INFORMATION SUPPLIED:
------------------------------
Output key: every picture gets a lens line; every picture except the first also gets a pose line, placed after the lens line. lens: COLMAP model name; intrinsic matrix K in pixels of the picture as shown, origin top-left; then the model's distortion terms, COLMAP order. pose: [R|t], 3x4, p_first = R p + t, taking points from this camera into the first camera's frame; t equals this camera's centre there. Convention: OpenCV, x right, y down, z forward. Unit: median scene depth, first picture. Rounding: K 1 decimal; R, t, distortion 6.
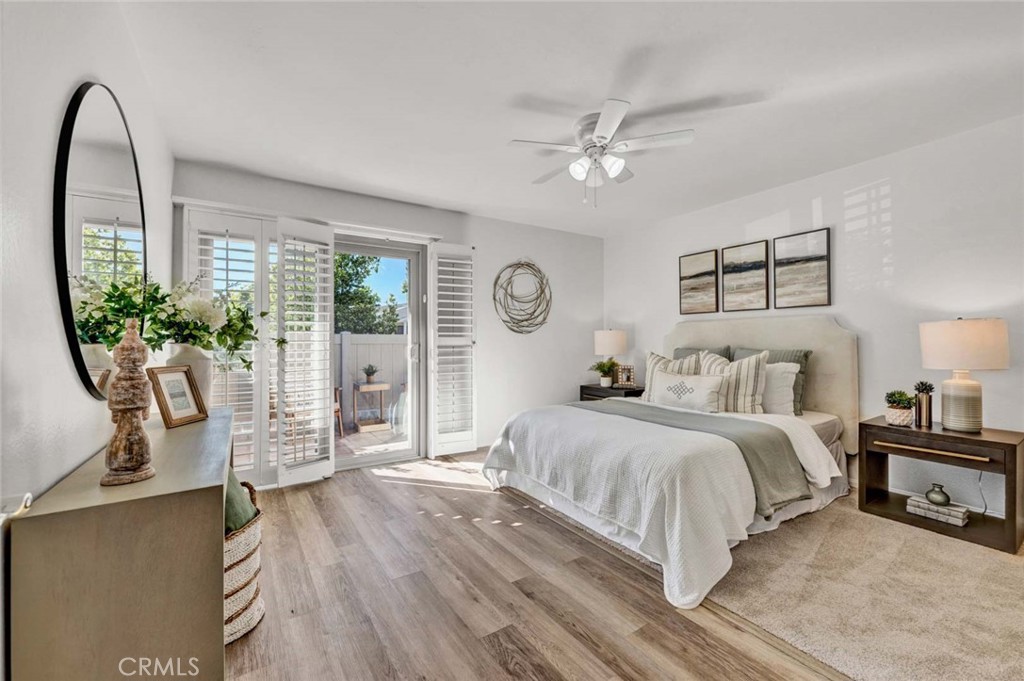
lens RADIAL K [[415.5, 0, 524.6], [0, 415.5, 335.2], [0, 0, 1]] dist [0.016146, -0.000007]
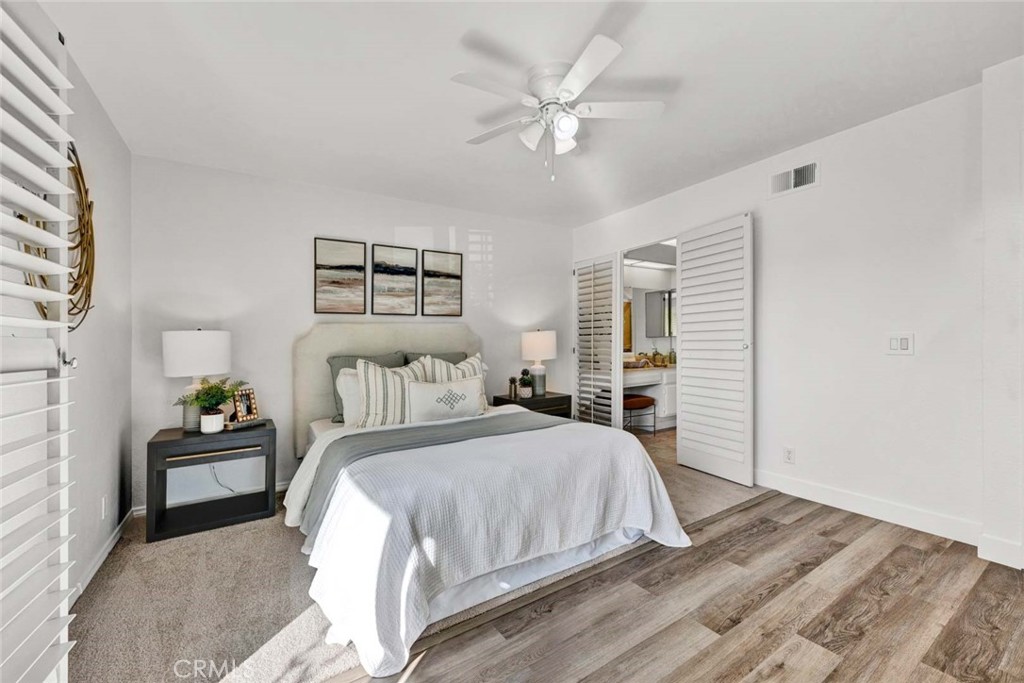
lens RADIAL K [[415.5, 0, 524.6], [0, 415.5, 336.2], [0, 0, 1]] dist [0.016146, -0.000007]
pose [[0.019593, 0.020311, 0.999602, -0.445550], [0.008520, 0.999754, -0.020481, 0.013592], [-0.999772, 0.008918, 0.019415, 0.701029]]
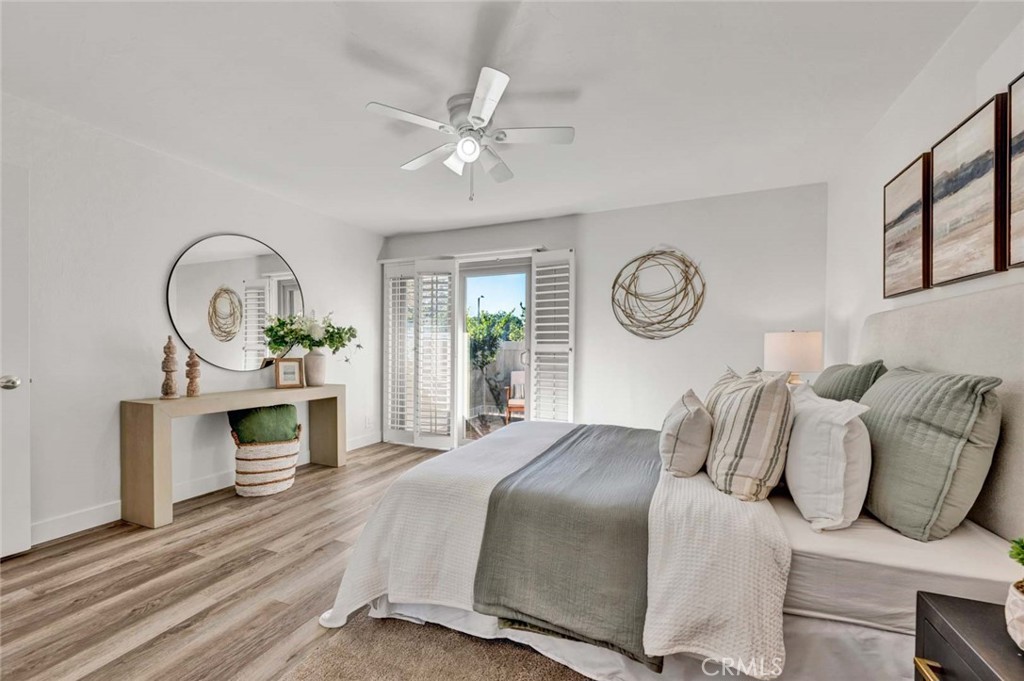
------------------------------
PROBLEM STATEMENT: Rewrite the material from its start through the line containing "335.2], [0, 0, 1]] dist [0.016146, -0.000007]", changing "Rounding" to "Precision" and keeping everything else the same. Leave the pictures out of your answer.

TASK RESPONSE:
Output key: every picture gets a lens line; every picture except the first also gets a pose line, placed after the lens line. lens: COLMAP model name; intrinsic matrix K in pixels of the picture as shown, origin top-left; then the model's distortion terms, COLMAP order. pose: [R|t], 3x4, p_first = R p + t, taking points from this camera into the first camera's frame; t equals this camera's centre there. Convention: OpenCV, x right, y down, z forward. Unit: median scene depth, first picture. Precision: K 1 decimal; R, t, distortion 6.
lens RADIAL K [[415.5, 0, 524.6], [0, 415.5, 335.2], [0, 0, 1]] dist [0.016146, -0.000007]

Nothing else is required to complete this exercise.